Carl Nielsen

Musikfest 2015 Dänemark war am Ersten Weltkrieg nicht beteiligt, doch hinterlässt er seine Spur im Werk des dänischen Komponisten. Nielsen lebte von 1865 bis 1931

Bei diesem Beitrag handelt es sich um ein Blog aus der Freitag-Community.
Ihre Freitag-Redaktion

In der Reihenfolge der Konzerte war zuerst Nielsens Sechste (am 9.9), dann seine Fünfte (14.9.) und schließlich die Dritte (16.9.) zu hören. Will man seine Musik verstehen, ist es besser, die Symphonien in der Entstehungsreihenfolge nachzuvollziehen.

Der dänische Komponist hat den meisten seiner Symphonien Beinamen gegeben. So hat er die Nr. 3 op. 27, entstanden 1910/11, „Sinfonia Espansiva“ genannt. In ihrem ungetrübten Jubelton ist sie für deutsche Ohren erst einmal schwer begreiflich. Man denke daran, was damals in Deutschland komponiert wurde: Arnold Schönbergs Fünf Orchesterstücke op. 16 (1909), Gustav Mahlers Adagio als Fragment seiner unvollendeten Zehnten (1910) – jedes in seiner Art ein Katastrophenwerk. Auch kann Nielsens tonale und recht unkomplizierte Musiksprache diesen Werken gegenüber altmodisch wirken. Aber so darf man nicht herangehen. In verschiedenen Ländern entfalten sich verschiedene Traditionen, und wenn sie sich auch gegenseitig beeinflussen, hat doch jede ihren eigenen Tonfall und ihre eigene Entwicklungsgeschwindigkeit. Von Nielsens Musik, wie sie sich hier in der Dritten zu hören gibt, kann man sagen, dass sie sich auf dem Niveau der frühen Symphonien von Charles Ives hält, dass Nielsen so wenig wie Ives Grund hat, Trübsal zu blasen, und dass auch diese Dritte, kann sie auch nicht als Frühwerk bezeichnet werden, denn Nielsen war bereits 45 Jahre alt, noch nicht seinen reifen Stil repräsentiert.

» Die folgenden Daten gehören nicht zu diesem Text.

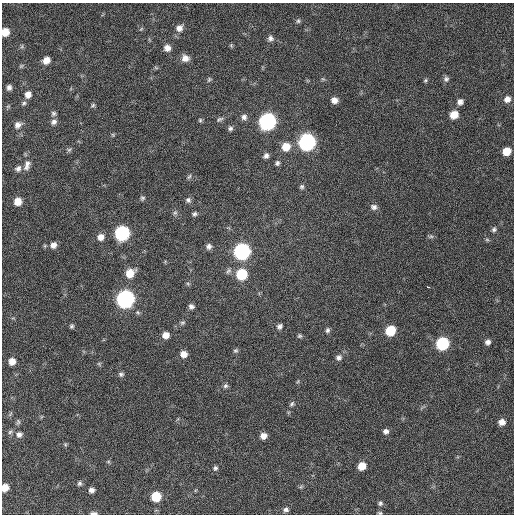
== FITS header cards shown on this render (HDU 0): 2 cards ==
NAXIS1  =                  512 / Axis length
NAXIS2  =                  512 / Axis length

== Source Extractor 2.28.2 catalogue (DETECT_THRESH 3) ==
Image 512 x 512 px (HDU 0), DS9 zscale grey, 1 PNG px = 1 image px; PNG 516 x 516 px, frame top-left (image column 1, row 512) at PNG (2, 3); no overlay
Background 385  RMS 9.7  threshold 29.1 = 3 sigma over >= 5 px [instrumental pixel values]
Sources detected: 101; all 101 listed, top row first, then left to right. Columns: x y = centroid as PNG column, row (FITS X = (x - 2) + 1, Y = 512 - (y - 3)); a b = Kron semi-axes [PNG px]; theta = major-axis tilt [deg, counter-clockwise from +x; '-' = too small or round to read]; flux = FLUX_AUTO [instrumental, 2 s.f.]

Dennoch ist sie ein guter Ausgangspunkt und durchaus gerade für deutsche Ohren. In der Mitte des ersten Satzes bricht ein gewaltiger „Wiener“ Walzer hervor – im Nachhinein begreift man, dass er sich schon in den ersten Takten angekündigt hat. Ja, dieser ganze Eröffnungssatz steht im schnellen Dreivierteltakt, was für Symphonien durchaus ungewöhnlich ist. Aber kommt es uns nicht bekannt vor? Natürlich – die Dritte von Brahms! Auch da schon (1883) gipfelt der erste Satz in einer Walzerszene, und zwar einer Wiener ohne Gänsefüße, wo man sich in einen k.u.k. Ballsaal hineinversetzt glaubt. Nicht jeder Dirigent macht es so deutlich wie Hermann Scherchen, aber man hört es doch immer heraus. Über Brahms‘ Walzer liegt freilich von vornherein viel Melancholie, die dann im dritten Satz schmerzlich in den Vordergrund tritt, vor dem katastrophischen vierten; mit dem Thema des dritten, einer trauernden Abwandlung jenes Walzerthemas, kommentiert sich durchgehend der Film Lieben Sie Brahms? nach dem Roman von Francoise Sagan. Wie anders der Walzer bei Nielsen! Er hat etwas wild Entschiedenes, soll man sagen Dionysisches; er springt in einem beträchtlichen Akkordumfang die Stufen herauf und herunter, wo man wieder an Ives denkt – ans Thema von dessen erster Symphonie (1898-1901), das nicht wild, sondern besinnlich ist, aber ebenfalls im Dreivierteltakt steht. Vergleichbar sowohl im Wilden als auch im akkordischen Stufenspringen sind die Seguidilla aus George Bizets Oper Carmen (1873/74) und der „Tanz der Ritter“ aus Sergej Prokofjews Ballettsuite Romeo und Julia (1935/36.). Hier wie bei Nielsen vermittelt das Springen ein Gefühl selbstsicherer, daher freier und fast verwegener Kraft.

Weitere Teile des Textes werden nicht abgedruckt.